- EXERCISE BRIEF
Please copy the data below exactly, from its first line through the line holding "10: (71, 105)", and skip the pictures.

(Saved data entries)
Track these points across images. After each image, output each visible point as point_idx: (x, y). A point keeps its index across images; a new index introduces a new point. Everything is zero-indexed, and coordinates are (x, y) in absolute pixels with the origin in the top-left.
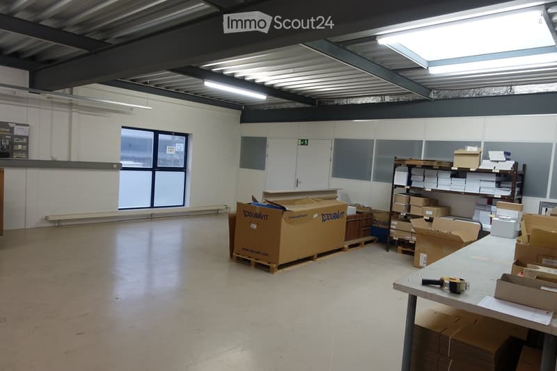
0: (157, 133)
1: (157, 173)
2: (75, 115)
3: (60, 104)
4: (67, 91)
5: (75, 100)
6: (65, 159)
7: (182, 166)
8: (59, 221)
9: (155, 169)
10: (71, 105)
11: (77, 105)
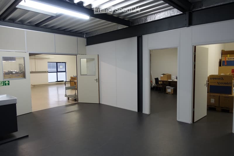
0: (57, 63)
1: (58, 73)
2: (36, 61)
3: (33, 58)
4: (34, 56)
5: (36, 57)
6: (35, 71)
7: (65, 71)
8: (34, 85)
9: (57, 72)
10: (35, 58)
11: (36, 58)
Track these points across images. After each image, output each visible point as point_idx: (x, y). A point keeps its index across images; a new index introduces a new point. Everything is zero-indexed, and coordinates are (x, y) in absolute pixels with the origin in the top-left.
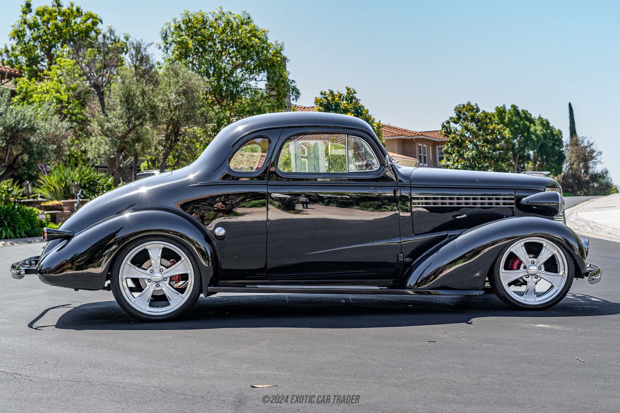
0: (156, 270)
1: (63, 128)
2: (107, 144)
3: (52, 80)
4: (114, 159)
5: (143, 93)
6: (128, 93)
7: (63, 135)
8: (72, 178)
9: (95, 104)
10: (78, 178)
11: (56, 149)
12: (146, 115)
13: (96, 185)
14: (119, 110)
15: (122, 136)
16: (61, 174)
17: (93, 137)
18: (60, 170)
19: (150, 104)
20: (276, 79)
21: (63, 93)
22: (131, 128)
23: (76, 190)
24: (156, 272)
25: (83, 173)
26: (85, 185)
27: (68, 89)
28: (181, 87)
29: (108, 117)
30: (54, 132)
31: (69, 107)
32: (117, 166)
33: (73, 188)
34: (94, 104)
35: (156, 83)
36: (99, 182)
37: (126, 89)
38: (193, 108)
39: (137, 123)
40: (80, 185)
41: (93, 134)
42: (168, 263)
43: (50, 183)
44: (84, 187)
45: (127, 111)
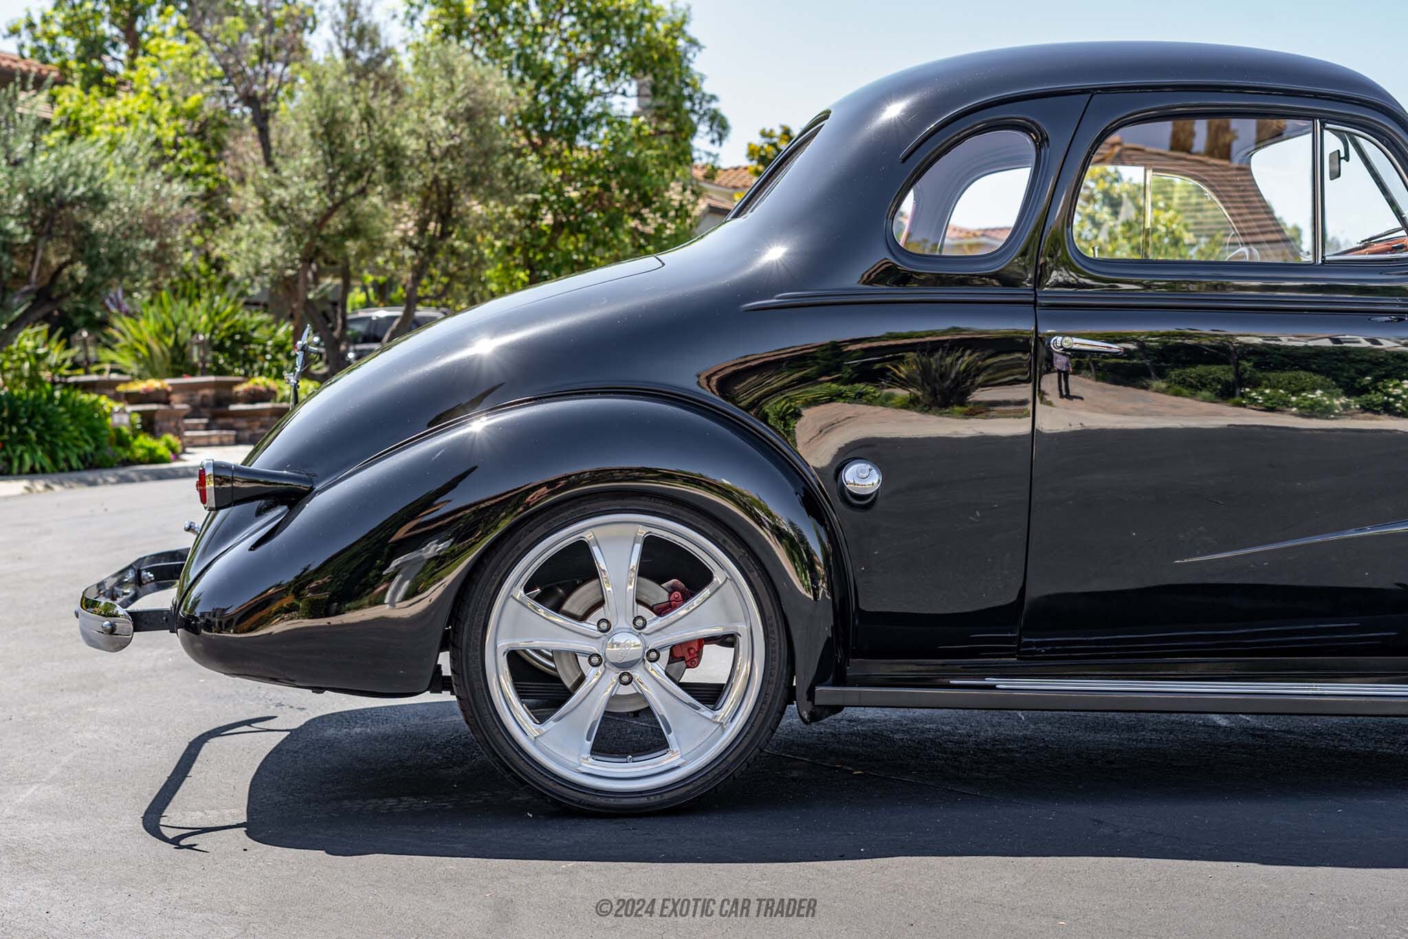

- RESULT OF THIS TASK
Track these points across images. After each image, output each visible point as point_idx: (x, y). A point keeps its index across images; a new index introduces a new point. Everything is zero-indexed, and coordinates are (x, y) in absolute pixels with the origin in the top-left.
0: (157, 133)
1: (157, 173)
2: (75, 115)
3: (60, 104)
4: (67, 91)
5: (75, 100)
6: (65, 159)
7: (182, 166)
8: (59, 221)
9: (155, 169)
10: (71, 105)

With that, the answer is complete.